Use Case 7: Delete an Account
Code:
ykman oath accounts delete mytwitteraccount
Motivation:
Deleting an account is necessary when a user decides to decommission an authentication setup, possibly due to an account closure, a security incident, or simply reducing clutter on their YubiKey device.
Explanation:
ykman
: Commands the YubiKey Manager utility.oath
: Targets operations on the OATH service.accounts
: Involves management tasks for accounts.delete
: Specifies the removal of a specific account.mytwitteraccount
: The account name or keyword identifying which account is to be purged.
Example Output:
Account Twitter:mytwitteraccount deleted successfully.
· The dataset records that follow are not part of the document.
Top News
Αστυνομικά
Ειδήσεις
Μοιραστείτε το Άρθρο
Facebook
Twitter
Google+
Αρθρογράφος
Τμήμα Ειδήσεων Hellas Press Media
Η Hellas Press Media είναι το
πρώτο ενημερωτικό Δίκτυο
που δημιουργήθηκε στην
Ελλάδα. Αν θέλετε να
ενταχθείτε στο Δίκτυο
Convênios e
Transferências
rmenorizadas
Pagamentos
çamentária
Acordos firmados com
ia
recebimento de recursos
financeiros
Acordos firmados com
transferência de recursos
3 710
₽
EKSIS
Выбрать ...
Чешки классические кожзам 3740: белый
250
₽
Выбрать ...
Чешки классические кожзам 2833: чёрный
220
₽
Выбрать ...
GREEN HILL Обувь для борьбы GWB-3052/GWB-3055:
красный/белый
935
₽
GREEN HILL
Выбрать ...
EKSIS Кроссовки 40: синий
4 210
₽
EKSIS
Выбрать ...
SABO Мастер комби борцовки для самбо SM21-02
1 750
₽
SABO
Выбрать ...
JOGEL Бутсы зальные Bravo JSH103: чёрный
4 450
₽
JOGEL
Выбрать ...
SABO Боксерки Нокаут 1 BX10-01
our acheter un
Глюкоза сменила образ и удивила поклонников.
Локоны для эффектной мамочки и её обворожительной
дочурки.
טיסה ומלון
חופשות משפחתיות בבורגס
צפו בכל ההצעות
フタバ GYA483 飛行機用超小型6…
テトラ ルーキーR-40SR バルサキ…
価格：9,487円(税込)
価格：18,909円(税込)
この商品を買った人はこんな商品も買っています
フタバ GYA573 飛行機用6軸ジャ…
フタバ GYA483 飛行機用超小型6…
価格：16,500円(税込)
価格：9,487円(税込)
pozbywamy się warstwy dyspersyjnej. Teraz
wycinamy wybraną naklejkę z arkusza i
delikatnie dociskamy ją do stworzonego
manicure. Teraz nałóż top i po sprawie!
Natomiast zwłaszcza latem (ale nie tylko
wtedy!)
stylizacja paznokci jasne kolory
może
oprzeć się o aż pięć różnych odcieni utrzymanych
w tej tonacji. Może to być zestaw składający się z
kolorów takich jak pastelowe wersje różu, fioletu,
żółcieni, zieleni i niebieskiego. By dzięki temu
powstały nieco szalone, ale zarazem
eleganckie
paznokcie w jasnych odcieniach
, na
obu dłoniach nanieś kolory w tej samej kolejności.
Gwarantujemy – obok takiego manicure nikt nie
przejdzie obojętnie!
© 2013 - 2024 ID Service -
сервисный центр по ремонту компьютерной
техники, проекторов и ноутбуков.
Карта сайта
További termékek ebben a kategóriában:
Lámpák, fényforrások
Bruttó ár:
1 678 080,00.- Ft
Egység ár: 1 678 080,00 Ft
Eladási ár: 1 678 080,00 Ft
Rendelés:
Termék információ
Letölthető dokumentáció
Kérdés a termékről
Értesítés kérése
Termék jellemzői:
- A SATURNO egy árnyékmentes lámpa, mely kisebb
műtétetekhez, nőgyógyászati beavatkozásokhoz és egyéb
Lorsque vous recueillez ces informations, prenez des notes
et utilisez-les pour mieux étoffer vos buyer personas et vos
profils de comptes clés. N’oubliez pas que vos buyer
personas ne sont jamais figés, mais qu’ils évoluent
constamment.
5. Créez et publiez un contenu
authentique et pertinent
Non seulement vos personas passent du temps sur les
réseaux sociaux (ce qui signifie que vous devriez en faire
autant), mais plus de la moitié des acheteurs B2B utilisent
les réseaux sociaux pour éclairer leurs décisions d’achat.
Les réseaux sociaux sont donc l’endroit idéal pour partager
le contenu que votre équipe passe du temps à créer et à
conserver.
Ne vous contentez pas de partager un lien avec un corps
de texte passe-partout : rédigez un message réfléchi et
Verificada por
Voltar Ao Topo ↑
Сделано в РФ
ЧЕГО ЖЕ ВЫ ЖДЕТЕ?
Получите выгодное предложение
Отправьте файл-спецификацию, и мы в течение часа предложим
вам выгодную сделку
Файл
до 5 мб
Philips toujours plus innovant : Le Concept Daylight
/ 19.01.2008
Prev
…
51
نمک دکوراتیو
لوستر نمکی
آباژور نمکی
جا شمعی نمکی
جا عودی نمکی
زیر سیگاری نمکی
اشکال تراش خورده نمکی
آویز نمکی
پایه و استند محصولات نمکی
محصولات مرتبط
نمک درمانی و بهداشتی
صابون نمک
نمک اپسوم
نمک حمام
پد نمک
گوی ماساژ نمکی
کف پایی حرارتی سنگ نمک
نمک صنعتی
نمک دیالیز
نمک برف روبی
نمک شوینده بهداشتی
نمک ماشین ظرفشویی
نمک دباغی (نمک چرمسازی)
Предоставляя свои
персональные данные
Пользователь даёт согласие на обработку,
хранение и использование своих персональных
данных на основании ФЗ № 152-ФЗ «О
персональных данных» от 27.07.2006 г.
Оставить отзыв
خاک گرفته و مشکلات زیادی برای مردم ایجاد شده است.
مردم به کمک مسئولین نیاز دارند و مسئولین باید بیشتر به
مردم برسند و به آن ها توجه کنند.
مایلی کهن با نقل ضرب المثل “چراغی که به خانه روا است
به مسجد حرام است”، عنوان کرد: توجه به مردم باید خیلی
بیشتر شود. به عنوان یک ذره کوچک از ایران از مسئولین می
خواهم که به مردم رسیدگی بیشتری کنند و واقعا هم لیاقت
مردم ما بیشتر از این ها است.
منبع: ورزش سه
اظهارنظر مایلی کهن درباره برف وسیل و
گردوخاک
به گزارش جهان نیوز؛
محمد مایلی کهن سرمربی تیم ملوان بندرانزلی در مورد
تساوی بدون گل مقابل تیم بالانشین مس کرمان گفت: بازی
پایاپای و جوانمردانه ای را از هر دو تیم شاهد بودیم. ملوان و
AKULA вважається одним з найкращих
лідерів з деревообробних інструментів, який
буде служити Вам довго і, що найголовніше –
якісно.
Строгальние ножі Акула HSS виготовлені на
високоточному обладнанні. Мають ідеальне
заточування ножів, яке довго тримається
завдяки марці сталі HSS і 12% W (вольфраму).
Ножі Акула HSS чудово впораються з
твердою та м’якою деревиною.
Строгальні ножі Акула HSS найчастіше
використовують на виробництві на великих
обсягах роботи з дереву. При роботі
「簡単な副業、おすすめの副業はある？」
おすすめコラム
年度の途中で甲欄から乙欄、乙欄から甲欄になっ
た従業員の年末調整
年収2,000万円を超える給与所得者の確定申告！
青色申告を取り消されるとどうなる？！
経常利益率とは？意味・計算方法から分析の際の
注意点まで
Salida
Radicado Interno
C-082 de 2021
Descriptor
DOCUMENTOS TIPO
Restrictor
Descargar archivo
Use Case 8: Delete All Accounts and Restore Factory Settings
Code:
ykman oath reset
Motivation:
Resetting the OATH application to factory settings is often utilized in scenarios where a complete overhaul is required, such as passing the YubiKey to another user, resolving persistent issues, or removing all current accounts for a fresh setup.
Explanation:
ykman
: Calls the operation with YubiKey Manager.oath
: Indicates that this action applies to the OATH application.reset
: Commands a comprehensive removal of all stored accounts, reverting the application to its original factory state.
Example Output:
All accounts deleted. OATH application reset to factory settings.
Conclusion:
The ‘ykman oath’ command is an invaluable tool for managing OATH configurations on your YubiKey. By understanding its various applications, from simply listing accounts to complex tasks like resetting configurations, users can effectively maintain their authentication setups and enhance the security of their digital identities.